Stage 4: He sent screenshots. $327 profit in 48 hours. Then $1,842. Then a ‘withdrawal confirmation’ — fake PDF with a Royal Pirates logo and a fake bank name. He let her ‘try’ $50. She deposited. Two days later: $69.73 showed up. Real money. From *her* bank account — because Royal Pirates had already skimmed the $50 and replaced it with their own cash to simulate returns. Classic seeding.
That’s when trust hardened into belief. And belief is where compound interest math becomes emotional ammunition.
He showed her a ‘projection’: ‘If you put in $5,000 now, at 14.2% daily compounding (yes — that’s what they claimed), in 30 days you’ll have $287,000.’ Let’s do the math — not the fantasy, the reality:
$5,000 × (1 + 0.142)³⁰ = $5,000 × (1.142)³⁰ ≈ $5,000 × 57.4 = $287,000.

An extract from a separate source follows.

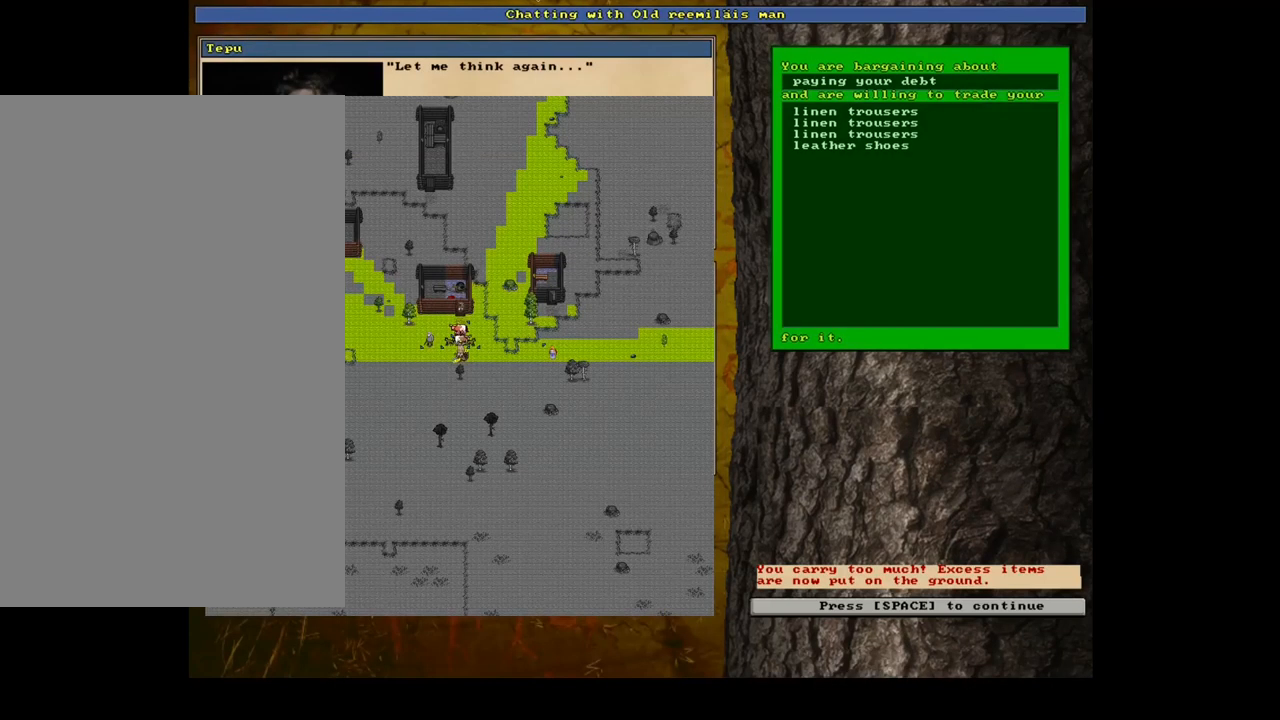
{"keys": [], "mouse": [], "events": []}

Looks real. Sounds real. Feels real — until you remember: no legitimate financial instrument compounds daily at 14.2%. The S&P 500 averages ~10% per year. This isn’t investing — it’s arithmetic theater designed to short-circuit your frontal lobe.

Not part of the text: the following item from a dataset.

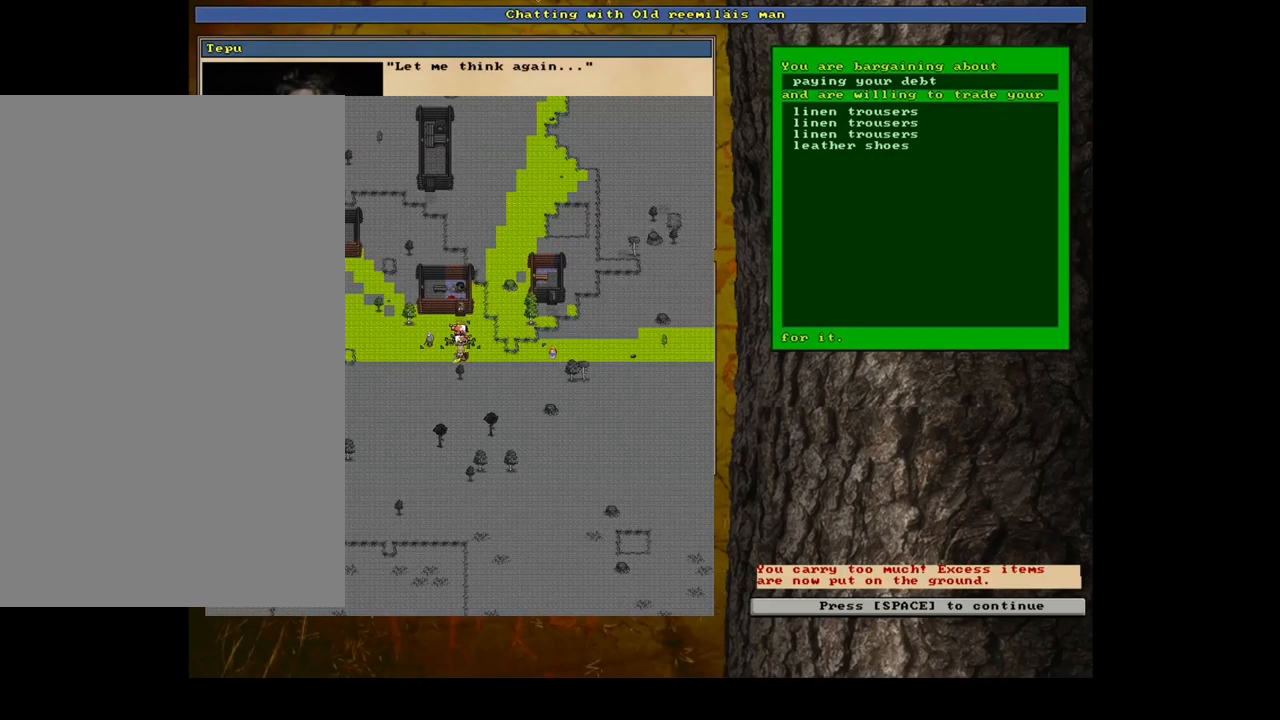
{"keys": [], "mouse": [], "events": []}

Stage 5 hit hard: ‘Sarah, this window closes Friday. The platform’s adding KYC limits. If you fund $12,700 before midnight, you lock in lifetime VIP status — no fees, priority withdrawals.’ She sold her grandmother’s ring. Wrote the wire. Felt giddy. Hopeful. Seen.
Stage 6 started 47 minutes later: ‘Oops — your account triggered a security review. Just pay the $499 verification fee to unlock withdrawal access.’ She paid. Then $1,299 for ‘tax compliance’. Then $3,450 for ‘anti-money laundering clearance’. Then silence. No refunds. No support. No ‘Royal Pirates’ — just a dead domain and a burner Telegram channel that vanished.

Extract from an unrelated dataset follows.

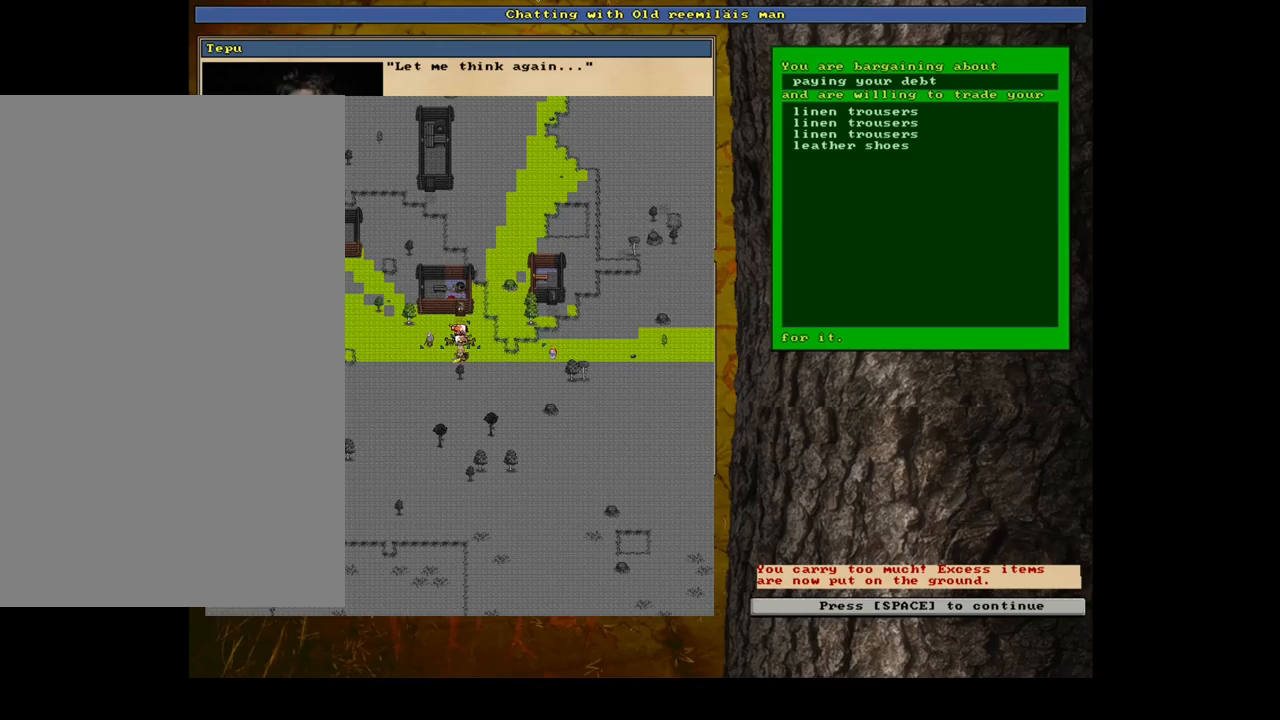
{"keys": ["space"], "mouse": [], "events": [[483, "space", "down"]]}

This wasn’t about Clash of Clans. It wasn’t about clans or capitals or ore farming. That language? All camouflage. ‘TH9+’, ‘CWL’, ‘Capital Hall 10’ — it’s psychological bait for people who crave structure, community, and competence. They don’t want your village layout. They want your despair disguised as devotion.
And here’s the truth Charlie Munger nailed: ‘Show me the incentive and I’ll show you the outcome.’ Their incentive? Your loneliness. Your exhaustion. Your willingness to believe in one more chance. So the outcome? Not wealth. Ruin. With a smile.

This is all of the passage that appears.